In its ruling, delivered on Saturday 26 December 1846 after four hours’ deliberation, the court accepted this reasoning, declaring the ministerial order "legal and binding," but adding that "even supposing the regulation had no binding force, the absence of any rule should have been (…) an additional reason to reduce speed." Considering that inspector Hovelt, train chief, and driver Bolu of the second engine had no control over speed, it confirmed their acquittal.

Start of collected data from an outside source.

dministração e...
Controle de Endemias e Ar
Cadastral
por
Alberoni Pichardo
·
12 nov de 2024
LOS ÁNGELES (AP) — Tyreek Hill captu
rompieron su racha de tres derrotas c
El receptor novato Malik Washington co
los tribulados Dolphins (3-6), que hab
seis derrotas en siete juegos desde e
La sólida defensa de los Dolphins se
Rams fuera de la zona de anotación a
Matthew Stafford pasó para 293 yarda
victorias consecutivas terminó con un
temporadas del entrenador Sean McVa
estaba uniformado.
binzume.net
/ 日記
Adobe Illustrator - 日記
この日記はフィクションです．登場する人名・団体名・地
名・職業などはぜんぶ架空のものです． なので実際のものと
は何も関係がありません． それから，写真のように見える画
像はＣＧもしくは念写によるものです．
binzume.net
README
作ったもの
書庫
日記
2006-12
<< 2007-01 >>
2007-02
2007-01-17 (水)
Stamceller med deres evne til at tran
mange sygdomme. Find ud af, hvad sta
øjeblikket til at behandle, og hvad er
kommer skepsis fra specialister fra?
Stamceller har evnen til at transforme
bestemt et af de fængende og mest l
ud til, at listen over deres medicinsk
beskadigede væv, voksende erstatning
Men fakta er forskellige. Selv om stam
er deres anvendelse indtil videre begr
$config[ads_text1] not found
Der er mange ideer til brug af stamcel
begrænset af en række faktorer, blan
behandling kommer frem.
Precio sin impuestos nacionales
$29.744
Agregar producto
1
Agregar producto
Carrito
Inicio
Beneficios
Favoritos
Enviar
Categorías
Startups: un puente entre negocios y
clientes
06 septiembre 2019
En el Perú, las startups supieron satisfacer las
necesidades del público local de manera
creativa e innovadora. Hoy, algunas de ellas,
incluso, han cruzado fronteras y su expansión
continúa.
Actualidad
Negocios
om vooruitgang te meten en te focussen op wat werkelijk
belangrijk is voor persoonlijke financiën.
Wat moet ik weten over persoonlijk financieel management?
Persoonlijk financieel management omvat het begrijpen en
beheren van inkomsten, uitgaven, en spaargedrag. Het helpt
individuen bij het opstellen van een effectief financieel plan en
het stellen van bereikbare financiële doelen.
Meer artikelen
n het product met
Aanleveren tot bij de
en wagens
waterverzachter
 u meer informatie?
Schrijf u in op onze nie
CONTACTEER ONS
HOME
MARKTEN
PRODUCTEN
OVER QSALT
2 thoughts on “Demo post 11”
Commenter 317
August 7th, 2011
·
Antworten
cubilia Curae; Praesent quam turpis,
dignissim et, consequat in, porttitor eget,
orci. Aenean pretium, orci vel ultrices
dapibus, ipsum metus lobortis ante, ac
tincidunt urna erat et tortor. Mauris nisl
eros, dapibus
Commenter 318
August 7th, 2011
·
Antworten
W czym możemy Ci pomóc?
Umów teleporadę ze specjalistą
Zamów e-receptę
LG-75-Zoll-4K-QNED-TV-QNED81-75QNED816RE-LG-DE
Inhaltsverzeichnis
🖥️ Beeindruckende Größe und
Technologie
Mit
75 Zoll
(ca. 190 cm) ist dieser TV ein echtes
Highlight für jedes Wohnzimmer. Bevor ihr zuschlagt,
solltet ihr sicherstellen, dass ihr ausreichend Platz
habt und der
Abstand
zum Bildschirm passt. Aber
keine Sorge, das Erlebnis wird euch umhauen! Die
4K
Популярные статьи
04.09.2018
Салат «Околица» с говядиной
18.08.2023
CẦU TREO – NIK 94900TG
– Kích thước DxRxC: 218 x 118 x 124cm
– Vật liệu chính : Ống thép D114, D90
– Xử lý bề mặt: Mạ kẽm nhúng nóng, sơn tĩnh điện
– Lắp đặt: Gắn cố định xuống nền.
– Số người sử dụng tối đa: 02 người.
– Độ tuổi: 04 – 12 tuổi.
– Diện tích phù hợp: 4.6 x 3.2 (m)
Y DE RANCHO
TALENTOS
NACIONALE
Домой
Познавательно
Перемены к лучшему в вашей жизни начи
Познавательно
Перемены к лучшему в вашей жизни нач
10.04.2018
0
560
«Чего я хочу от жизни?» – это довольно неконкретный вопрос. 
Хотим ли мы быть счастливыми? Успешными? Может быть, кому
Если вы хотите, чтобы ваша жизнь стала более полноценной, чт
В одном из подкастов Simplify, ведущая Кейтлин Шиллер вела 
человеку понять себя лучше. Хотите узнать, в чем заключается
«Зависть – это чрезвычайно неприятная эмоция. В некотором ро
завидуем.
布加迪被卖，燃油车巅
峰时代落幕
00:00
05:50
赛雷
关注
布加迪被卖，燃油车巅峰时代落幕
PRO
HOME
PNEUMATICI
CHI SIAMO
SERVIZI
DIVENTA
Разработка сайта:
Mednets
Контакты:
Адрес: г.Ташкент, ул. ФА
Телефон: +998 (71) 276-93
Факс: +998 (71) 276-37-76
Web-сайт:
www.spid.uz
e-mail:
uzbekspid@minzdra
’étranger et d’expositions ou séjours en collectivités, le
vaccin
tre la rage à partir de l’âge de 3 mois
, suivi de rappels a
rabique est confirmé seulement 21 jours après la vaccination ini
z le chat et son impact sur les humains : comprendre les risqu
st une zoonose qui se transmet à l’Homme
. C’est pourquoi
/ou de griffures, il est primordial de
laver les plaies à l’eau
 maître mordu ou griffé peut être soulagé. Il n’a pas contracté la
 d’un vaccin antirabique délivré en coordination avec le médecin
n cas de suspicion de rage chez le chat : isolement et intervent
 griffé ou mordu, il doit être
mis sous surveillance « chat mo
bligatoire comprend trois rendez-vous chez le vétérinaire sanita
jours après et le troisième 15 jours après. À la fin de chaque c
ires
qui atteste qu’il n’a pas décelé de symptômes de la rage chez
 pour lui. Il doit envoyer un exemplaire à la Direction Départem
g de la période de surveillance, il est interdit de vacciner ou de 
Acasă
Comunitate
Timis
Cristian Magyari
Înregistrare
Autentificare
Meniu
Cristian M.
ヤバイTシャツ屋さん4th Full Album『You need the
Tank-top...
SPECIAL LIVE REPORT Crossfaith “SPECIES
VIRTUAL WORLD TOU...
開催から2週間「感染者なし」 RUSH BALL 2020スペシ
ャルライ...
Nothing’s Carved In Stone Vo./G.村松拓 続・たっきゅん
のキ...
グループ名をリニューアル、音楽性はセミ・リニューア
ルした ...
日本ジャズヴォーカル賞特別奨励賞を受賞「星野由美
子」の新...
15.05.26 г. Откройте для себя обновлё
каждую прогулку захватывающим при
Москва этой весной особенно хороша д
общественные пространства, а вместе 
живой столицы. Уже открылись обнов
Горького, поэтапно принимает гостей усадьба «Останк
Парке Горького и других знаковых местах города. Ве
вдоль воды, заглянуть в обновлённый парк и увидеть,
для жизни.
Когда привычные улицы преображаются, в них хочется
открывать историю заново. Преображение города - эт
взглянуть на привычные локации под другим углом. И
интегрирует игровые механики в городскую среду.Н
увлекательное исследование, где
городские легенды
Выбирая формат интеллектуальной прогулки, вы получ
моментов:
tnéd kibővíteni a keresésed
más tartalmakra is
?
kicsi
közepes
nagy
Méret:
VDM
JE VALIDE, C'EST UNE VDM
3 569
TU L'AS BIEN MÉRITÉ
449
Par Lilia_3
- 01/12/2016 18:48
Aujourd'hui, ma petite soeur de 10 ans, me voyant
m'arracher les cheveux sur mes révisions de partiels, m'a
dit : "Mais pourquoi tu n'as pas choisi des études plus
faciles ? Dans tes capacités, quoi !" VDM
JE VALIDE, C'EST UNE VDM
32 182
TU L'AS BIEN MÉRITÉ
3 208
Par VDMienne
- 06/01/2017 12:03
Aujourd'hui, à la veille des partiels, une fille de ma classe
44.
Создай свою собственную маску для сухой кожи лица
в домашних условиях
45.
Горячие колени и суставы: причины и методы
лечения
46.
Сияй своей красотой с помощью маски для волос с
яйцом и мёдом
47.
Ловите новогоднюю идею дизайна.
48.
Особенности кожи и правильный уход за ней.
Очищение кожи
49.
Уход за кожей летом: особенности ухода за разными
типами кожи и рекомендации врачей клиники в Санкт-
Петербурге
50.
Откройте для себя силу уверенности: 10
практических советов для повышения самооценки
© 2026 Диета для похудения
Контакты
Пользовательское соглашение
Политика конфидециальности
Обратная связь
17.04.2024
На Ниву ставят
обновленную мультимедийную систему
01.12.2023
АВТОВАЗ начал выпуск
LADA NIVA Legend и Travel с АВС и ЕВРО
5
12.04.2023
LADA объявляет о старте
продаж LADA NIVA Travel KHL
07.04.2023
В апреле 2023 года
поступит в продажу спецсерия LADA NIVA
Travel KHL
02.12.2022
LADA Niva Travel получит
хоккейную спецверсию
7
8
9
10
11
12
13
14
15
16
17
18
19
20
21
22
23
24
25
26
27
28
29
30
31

By contrast, it found guilty of involuntary manslaughter the operating engineer Petiet, who prescribed the speed, and the driver Duthoit of the lead locomotive, though it also found "in the disuse into which the regulation had fallen, and in the tolerance of the authorities, under whose eyes it was daily flouted, the existence of mitigating circumstances." Both were sentenced to fifteen days in prison and trial costs, with Petiet additionally fined 3,000 francs.

==== Appeal to the Court of Cassation ====
On 24 April 1847, the Court of Cassation partly upheld the appeal of the two convicted men, ruling that the ministerial order limiting speed had no legal force. However, it nonetheless rejected their appeal by validating the subsidiary reasoning that the Court of Appeal had carefully included in its judgment.